2016 — 2019 |
Fan, Jonathan |
N/AActivity Code Description: No activity code was retrieved: click on the grant title for more information |
Defining the Classical and Quantum Limits of Surface Plasmon Optics With Hard-Soft Nanoantenna Systems
Title: Exploring the limits of optical enhancement with nanoscale antennas
Non-technical description: Nanoscale antennas are a gateway to the next generation of miniaturized optical systems for communications, sensing, energy conversion, and optical imaging applications. The purpose of this research is to understand the physical limits of light manipulation with nanoscale metal antennas. In particular, our goal is to quantify these limits and to understand their connection with metal antenna geometry. We will probe the relationship between antenna geometry and optical properties by characterizing a metal antenna platform that can reconfigure as a function of mechanical strain. This research will help us develop new technologies, based on nanoscale optical devices, which can operate at their absolute physical limits. For example, it can be used to design ultra-sensitive sensing platforms with optical readout, which will serve as the cornerstone for new optically-based point-of-care biomedical technologies. It will also help us advance our understanding of green energy devices that utilize nanoscale antennas for photocatalytic and energy harvesting processes.

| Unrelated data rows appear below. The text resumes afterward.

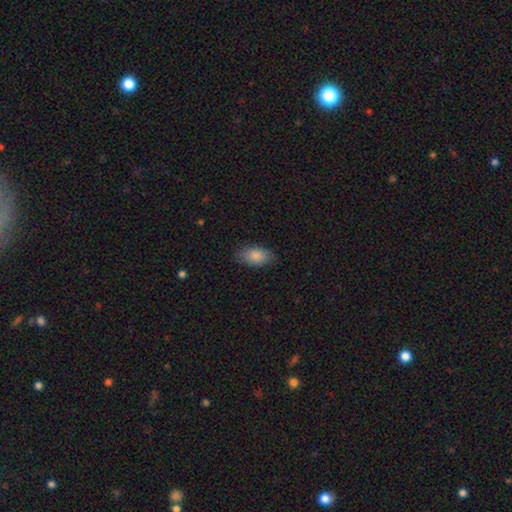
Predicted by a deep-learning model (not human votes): Smooth or featured?
  - smooth: 86% *
  - featured or disk: 8%
  - star or artifact: 7%
How rounded?
  - in between: 92% *
  - round: 6%
  - cigar-shaped: 2%
Merging?
  - none: 81% *
  - minor disturbance: 15%
  - major disturbance: 3%
  - merger: 1%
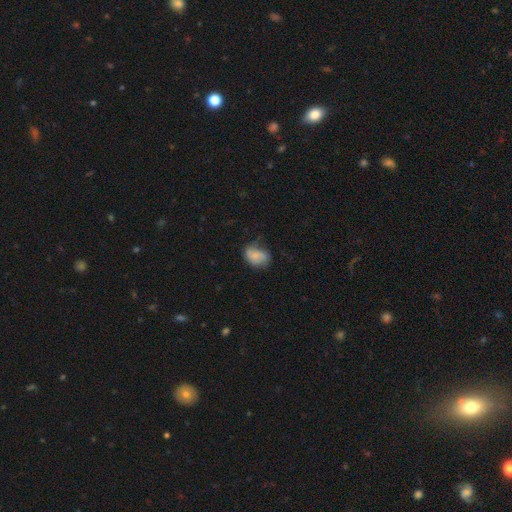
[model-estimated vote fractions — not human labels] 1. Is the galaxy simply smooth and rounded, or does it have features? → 67% smooth, 25% featured or disk, 8% star or artifact.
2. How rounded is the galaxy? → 73% in between, 26% round, 1% cigar-shaped.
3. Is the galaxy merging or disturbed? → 51% none, 33% minor disturbance, 13% major disturbance, 2% merger.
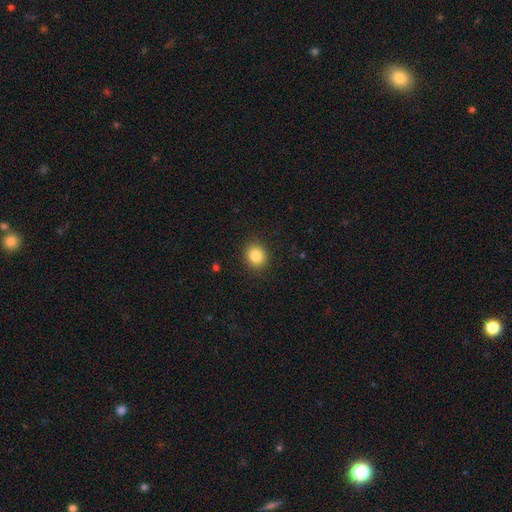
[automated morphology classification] type=smooth (85%); roundness=round (77%); merging=none (90%).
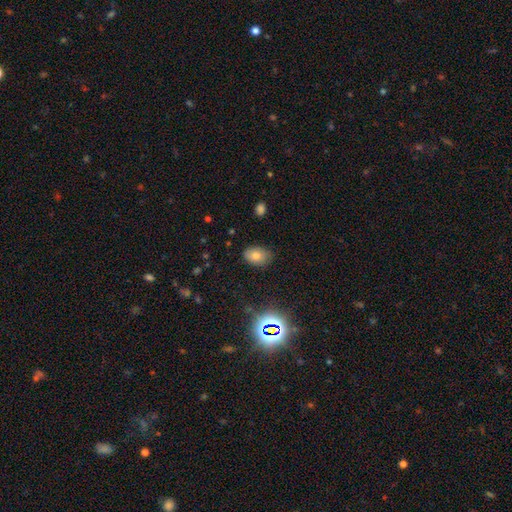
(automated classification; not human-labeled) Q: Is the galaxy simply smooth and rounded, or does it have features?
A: smooth — 74%.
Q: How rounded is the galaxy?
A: in between — 81%.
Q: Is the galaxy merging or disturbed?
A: none — 80%.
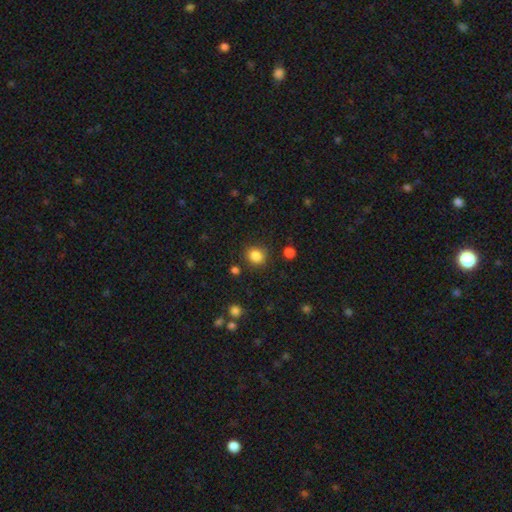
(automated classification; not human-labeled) Smooth or featured? Predicted: smooth (p=0.85). How rounded? Predicted: round (p=0.76). Merging? Predicted: none (p=0.84).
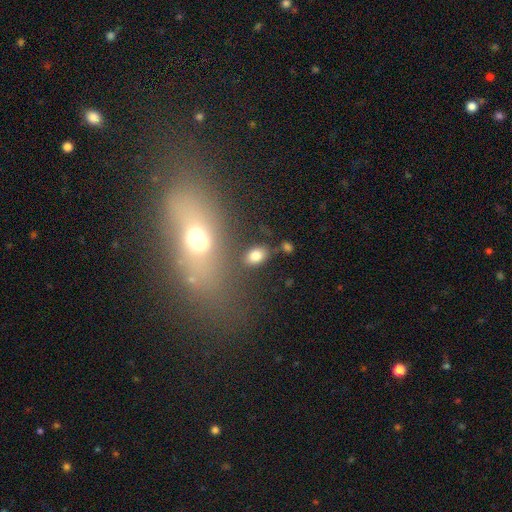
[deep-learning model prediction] smooth-or-featured: smooth: 78% | star or artifact: 11% | featured or disk: 10%
  how-rounded: in between: 83% | round: 15% | cigar-shaped: 2%
  merging: none: 76% | minor disturbance: 11% | merger: 8% | major disturbance: 5%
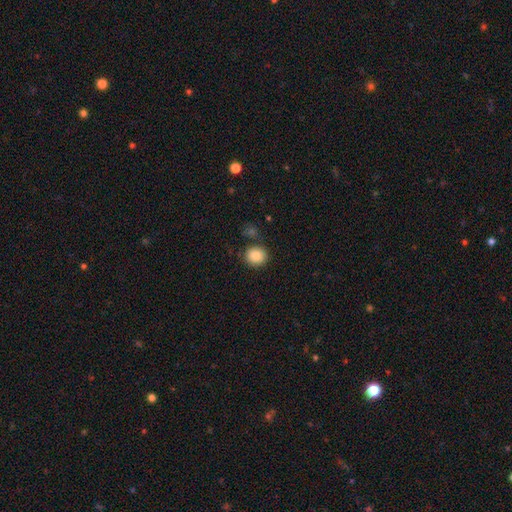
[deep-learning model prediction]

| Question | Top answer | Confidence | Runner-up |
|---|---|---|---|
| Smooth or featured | smooth | 87% | star or artifact (9%) |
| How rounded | round | 83% | in between (16%) |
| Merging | none | 81% | minor disturbance (10%) |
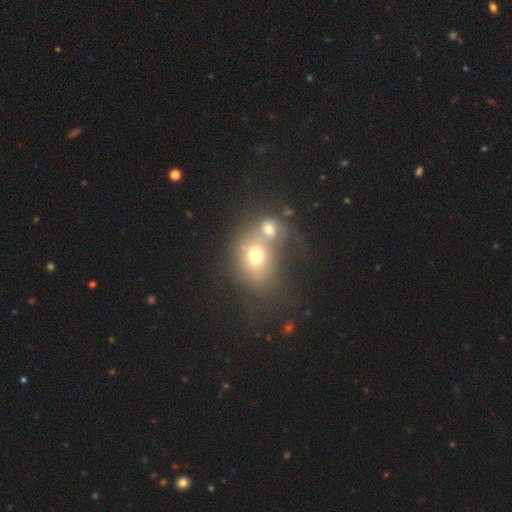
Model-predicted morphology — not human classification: A smooth galaxy with no disk features (64%) that is round (56%). Merging: merger (61%).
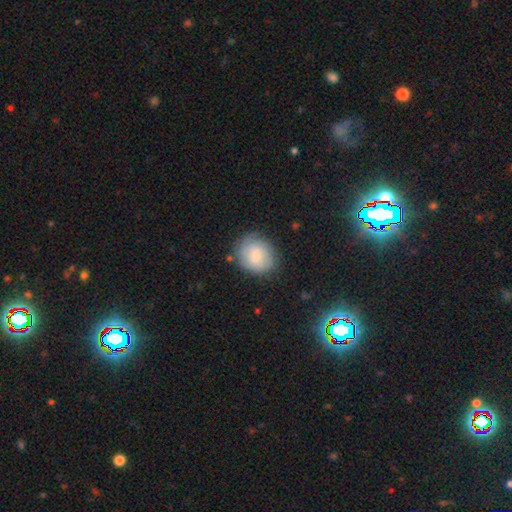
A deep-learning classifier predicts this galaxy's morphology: Smooth or featured? smooth (68%)
How rounded? round (69%)
Merging? none (70%)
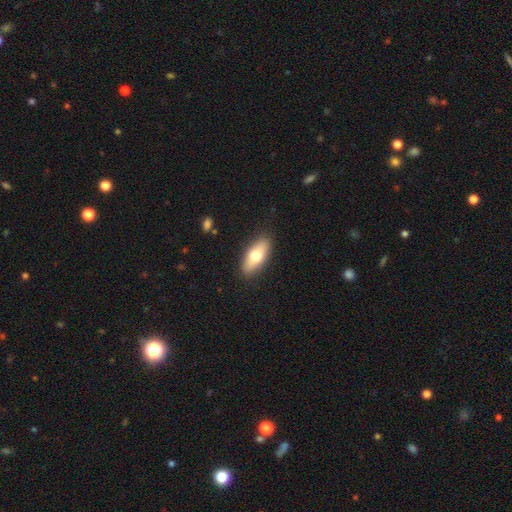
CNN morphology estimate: smooth 69%, featured or disk 25%, star or artifact 6%. Down the decision tree: how rounded — in between (79%); merging — none (88%).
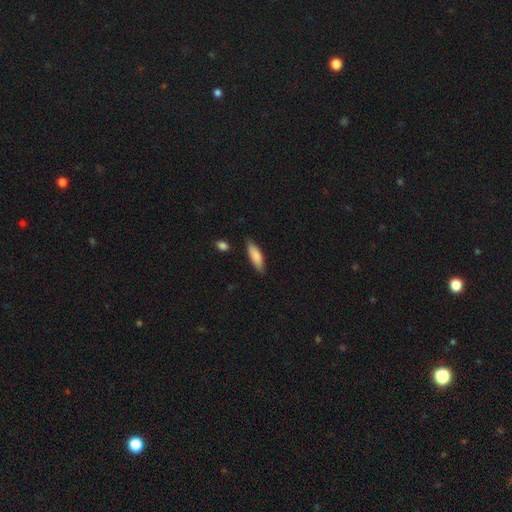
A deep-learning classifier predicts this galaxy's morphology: Smooth or featured: smooth — 82% (featured or disk — 12%)
How rounded: cigar-shaped — 50% (in between — 48%)
Merging: none — 82% (minor disturbance — 14%)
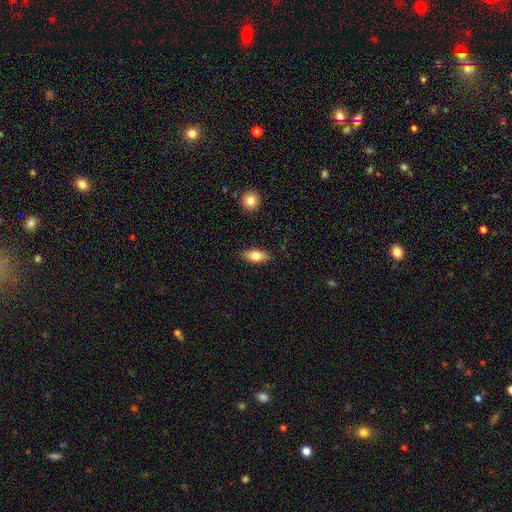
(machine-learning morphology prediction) A smooth galaxy with no disk features (75%) that is in between round and cigar-shaped (84%). Merging: none (86%).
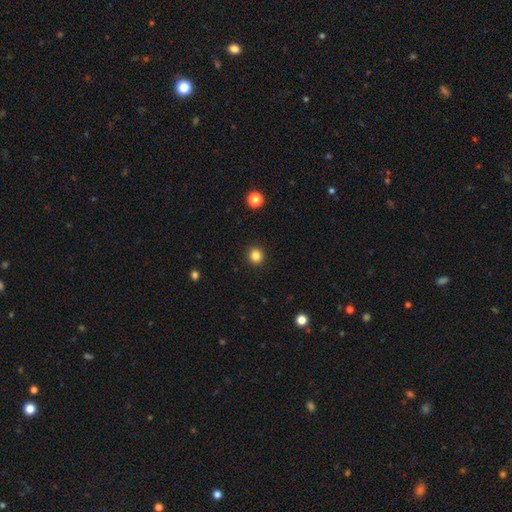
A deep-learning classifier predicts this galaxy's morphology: A smooth galaxy with no disk features (84%) that is round (89%).

Vote fractions:
- Smooth or featured? smooth: 84% / star or artifact: 12% / featured or disk: 4%
- How rounded? round: 89% / in between: 10% / cigar-shaped: 1%
- Merging? none: 92% / minor disturbance: 5% / major disturbance: 2% / merger: 1%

Technical description: Optical antennas have tremendous potential in miniaturized photonic systems because they can tailor electromagnetic fields with unprecedented control. The research goal of this NSF proposal is to measure and quantify plasmonic near-field coupling and field-enhanced phenomena in the classical and quantum regime using devices that can dynamically reconfigure with extreme mechanical control. Three research objectives will be pursued to: i) understand how optical modes transform in mechanically-actuated antennas; ii) explore the non-linear optics of antennas with nanoscale gap spacings; and, iii) understand how symmetry breaking can control optical modes. To address these objectives, a new type of mechanically-tunable nanoantenna, consisting of plasmonic antennas mounted onto an elastomer, is proposed. The project outcome will fill a significant void in the field of quantum plasmonics and address significant fundamental questions that are scientifically unexplored, including: what are the fundamental field-enhancement limits in coupled antennas? How can the chemical surface modification of antennas impact their near-field coupling in the quantum plasmonics regime? How can device reconfiguration enable extreme sensitivity in optical sensors? By analyzing individual antennas with dynamically tunable configurations, as oppose to multiple devices with differing static configurations, uncertainties due to uncontrolled fabrication variations from device to device are eliminated.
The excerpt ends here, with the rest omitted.